Change detection data
+++

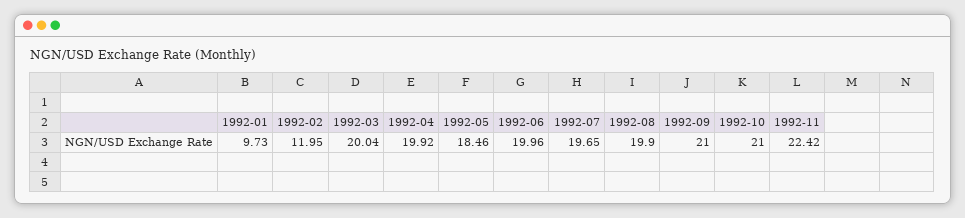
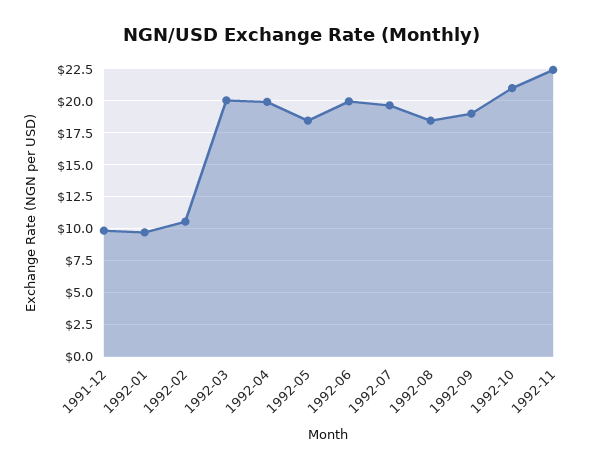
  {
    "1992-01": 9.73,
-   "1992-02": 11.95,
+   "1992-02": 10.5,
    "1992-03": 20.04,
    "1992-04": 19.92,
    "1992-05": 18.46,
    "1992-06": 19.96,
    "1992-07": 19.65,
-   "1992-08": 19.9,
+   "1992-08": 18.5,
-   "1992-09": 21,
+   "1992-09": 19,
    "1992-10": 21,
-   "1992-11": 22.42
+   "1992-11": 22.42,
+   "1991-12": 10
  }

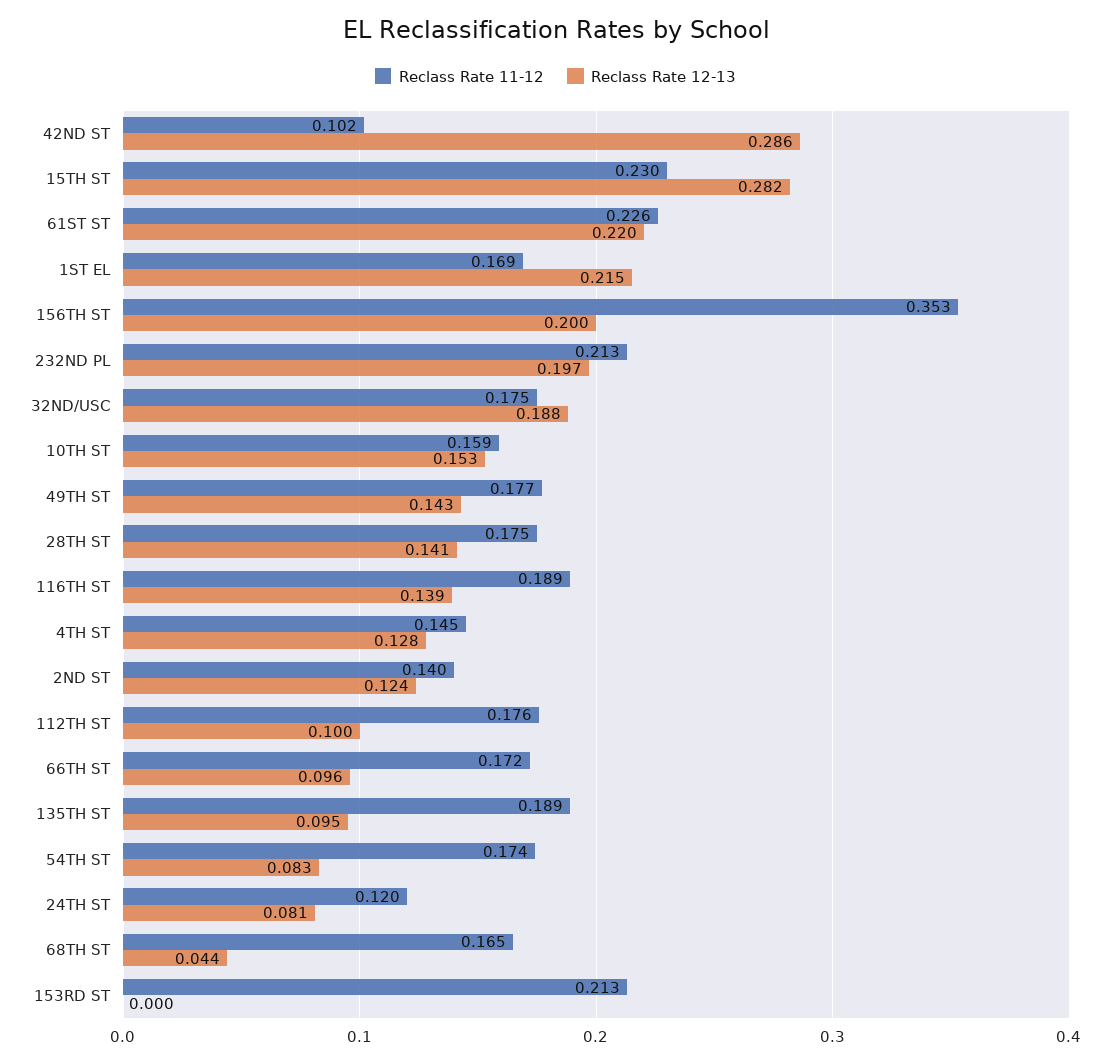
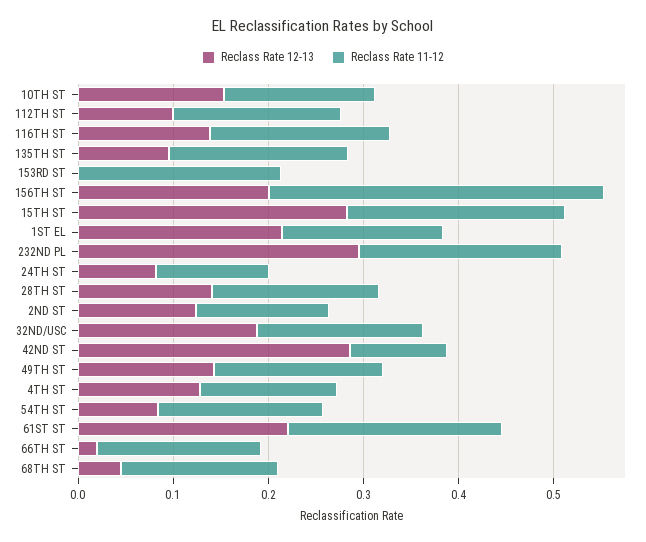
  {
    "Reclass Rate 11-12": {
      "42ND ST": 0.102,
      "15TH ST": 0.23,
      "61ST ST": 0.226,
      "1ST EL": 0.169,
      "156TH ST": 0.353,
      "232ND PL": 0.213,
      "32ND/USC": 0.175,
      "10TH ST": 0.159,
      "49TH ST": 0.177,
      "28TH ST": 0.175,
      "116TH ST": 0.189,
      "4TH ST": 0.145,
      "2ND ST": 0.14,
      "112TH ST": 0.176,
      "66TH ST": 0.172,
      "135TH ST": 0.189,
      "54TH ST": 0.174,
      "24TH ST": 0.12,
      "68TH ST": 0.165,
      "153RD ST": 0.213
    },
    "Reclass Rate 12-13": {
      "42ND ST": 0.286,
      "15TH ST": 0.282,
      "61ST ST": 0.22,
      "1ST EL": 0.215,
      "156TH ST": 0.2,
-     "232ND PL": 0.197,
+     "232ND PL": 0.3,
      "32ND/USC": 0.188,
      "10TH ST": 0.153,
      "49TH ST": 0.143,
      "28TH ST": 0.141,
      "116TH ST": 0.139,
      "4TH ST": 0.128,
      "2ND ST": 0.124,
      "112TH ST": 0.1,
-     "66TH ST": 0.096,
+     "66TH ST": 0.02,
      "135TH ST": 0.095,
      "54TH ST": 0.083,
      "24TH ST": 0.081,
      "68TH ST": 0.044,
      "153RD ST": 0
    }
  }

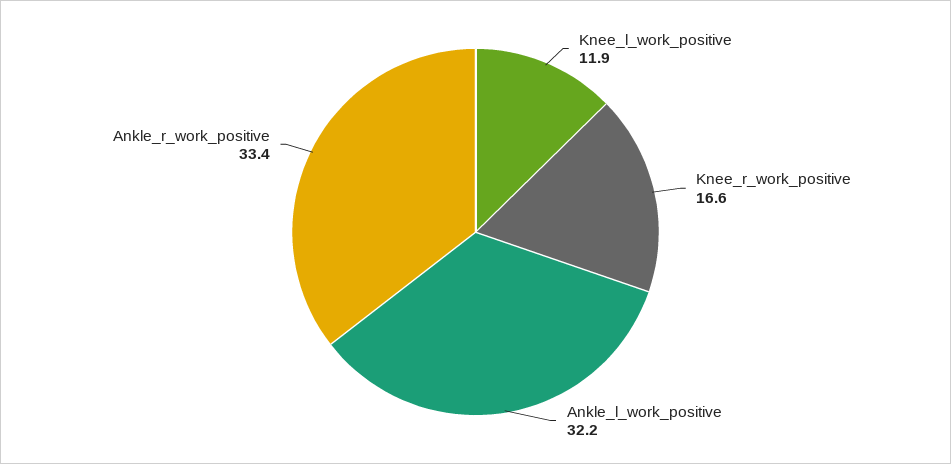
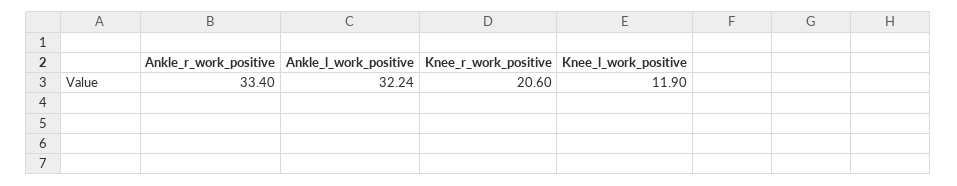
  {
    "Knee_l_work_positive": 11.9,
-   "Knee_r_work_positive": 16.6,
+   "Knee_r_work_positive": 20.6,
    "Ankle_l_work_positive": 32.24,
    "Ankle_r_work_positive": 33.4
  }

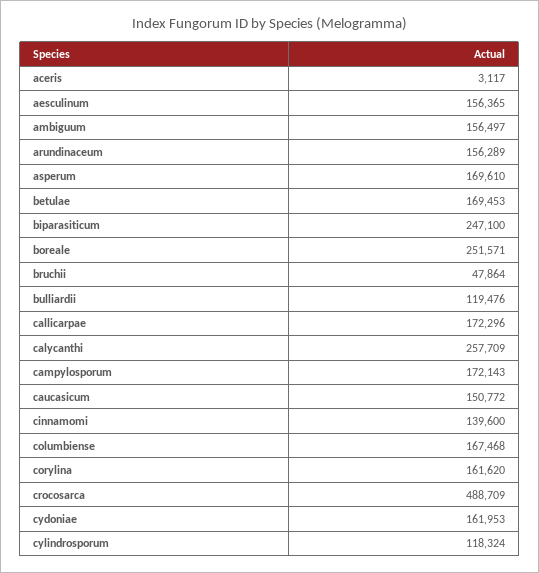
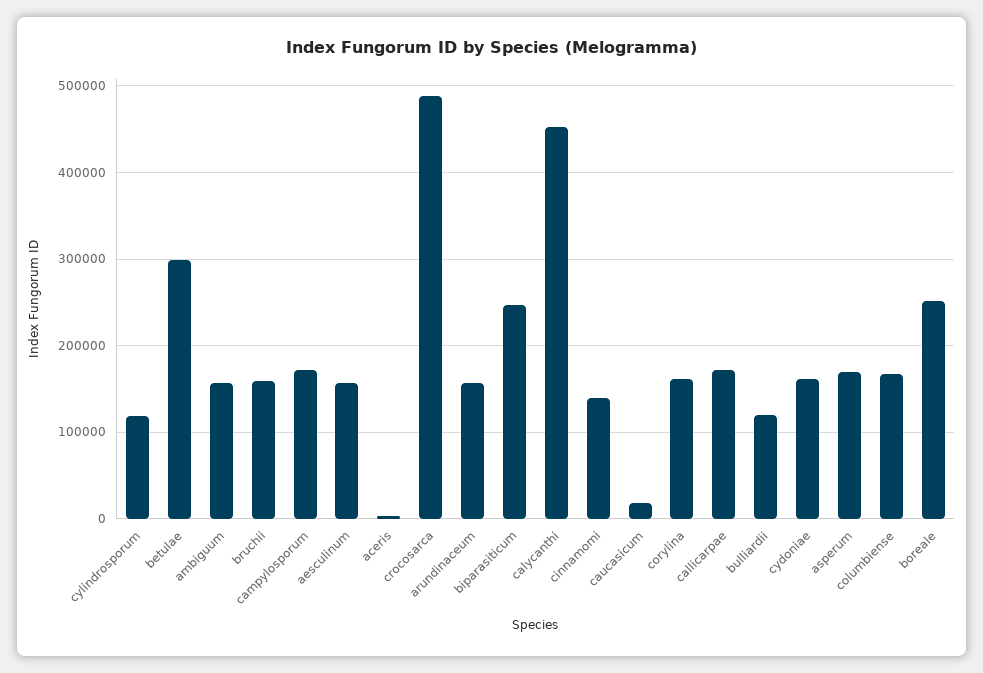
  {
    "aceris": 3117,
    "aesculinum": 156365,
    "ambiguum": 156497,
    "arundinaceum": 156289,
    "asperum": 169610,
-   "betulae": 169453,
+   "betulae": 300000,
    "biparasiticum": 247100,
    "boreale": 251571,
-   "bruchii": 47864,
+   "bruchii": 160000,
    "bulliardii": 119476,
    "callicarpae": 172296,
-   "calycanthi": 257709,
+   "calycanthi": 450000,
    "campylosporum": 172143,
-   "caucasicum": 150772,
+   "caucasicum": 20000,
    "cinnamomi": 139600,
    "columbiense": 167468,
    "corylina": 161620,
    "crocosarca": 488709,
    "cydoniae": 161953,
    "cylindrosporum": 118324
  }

+++

● **Exercise**: A faithful copy of each entry is required, and no picture may be carried into it.

● **Solution below**:
  {
    "1992-01": 9.73,
-   "1992-02": 11.95,
+   "1992-02": 10.5,
    "1992-03": 20.04,
    "1992-04": 19.92,
    "1992-05": 18.46,
    "1992-06": 19.96,
    "1992-07": 19.65,
-   "1992-08": 19.9,
+   "1992-08": 18.5,
-   "1992-09": 21,
+   "1992-09": 19,
    "1992-10": 21,
-   "1992-11": 22.42
+   "1992-11": 22.42,
+   "1991-12": 10
  }

  {
    "Reclass Rate 11-12": {
      "42ND ST": 0.102,
      "15TH ST": 0.23,
      "61ST ST": 0.226,
      "1ST EL": 0.169,
      "156TH ST": 0.353,
      "232ND PL": 0.213,
      "32ND/USC": 0.175,
      "10TH ST": 0.159,
      "49TH ST": 0.177,
      "28TH ST": 0.175,
      "116TH ST": 0.189,
      "4TH ST": 0.145,
      "2ND ST": 0.14,
      "112TH ST": 0.176,
      "66TH ST": 0.172,
      "135TH ST": 0.189,
      "54TH ST": 0.174,
      "24TH ST": 0.12,
      "68TH ST": 0.165,
      "153RD ST": 0.213
    },
    "Reclass Rate 12-13": {
      "42ND ST": 0.286,
      "15TH ST": 0.282,
      "61ST ST": 0.22,
      "1ST EL": 0.215,
      "156TH ST": 0.2,
-     "232ND PL": 0.197,
+     "232ND PL": 0.3,
      "32ND/USC": 0.188,
      "10TH ST": 0.153,
      "49TH ST": 0.143,
      "28TH ST": 0.141,
      "116TH ST": 0.139,
      "4TH ST": 0.128,
      "2ND ST": 0.124,
      "112TH ST": 0.1,
-     "66TH ST": 0.096,
+     "66TH ST": 0.02,
      "135TH ST": 0.095,
      "54TH ST": 0.083,
      "24TH ST": 0.081,
      "68TH ST": 0.044,
      "153RD ST": 0
    }
  }

  {
    "Knee_l_work_positive": 11.9,
-   "Knee_r_work_positive": 16.6,
+   "Knee_r_work_positive": 20.6,
    "Ankle_l_work_positive": 32.24,
    "Ankle_r_work_positive": 33.4
  }

  {
    "aceris": 3117,
    "aesculinum": 156365,
    "ambiguum": 156497,
    "arundinaceum": 156289,
    "asperum": 169610,
-   "betulae": 169453,
+   "betulae": 300000,
    "biparasiticum": 247100,
    "boreale": 251571,
-   "bruchii": 47864,
+   "bruchii": 160000,
    "bulliardii": 119476,
    "callicarpae": 172296,
-   "calycanthi": 257709,
+   "calycanthi": 450000,
    "campylosporum": 172143,
-   "caucasicum": 150772,
+   "caucasicum": 20000,
    "cinnamomi": 139600,
    "columbiense": 167468,
    "corylina": 161620,
    "crocosarca": 488709,
    "cydoniae": 161953,
    "cylindrosporum": 118324
  }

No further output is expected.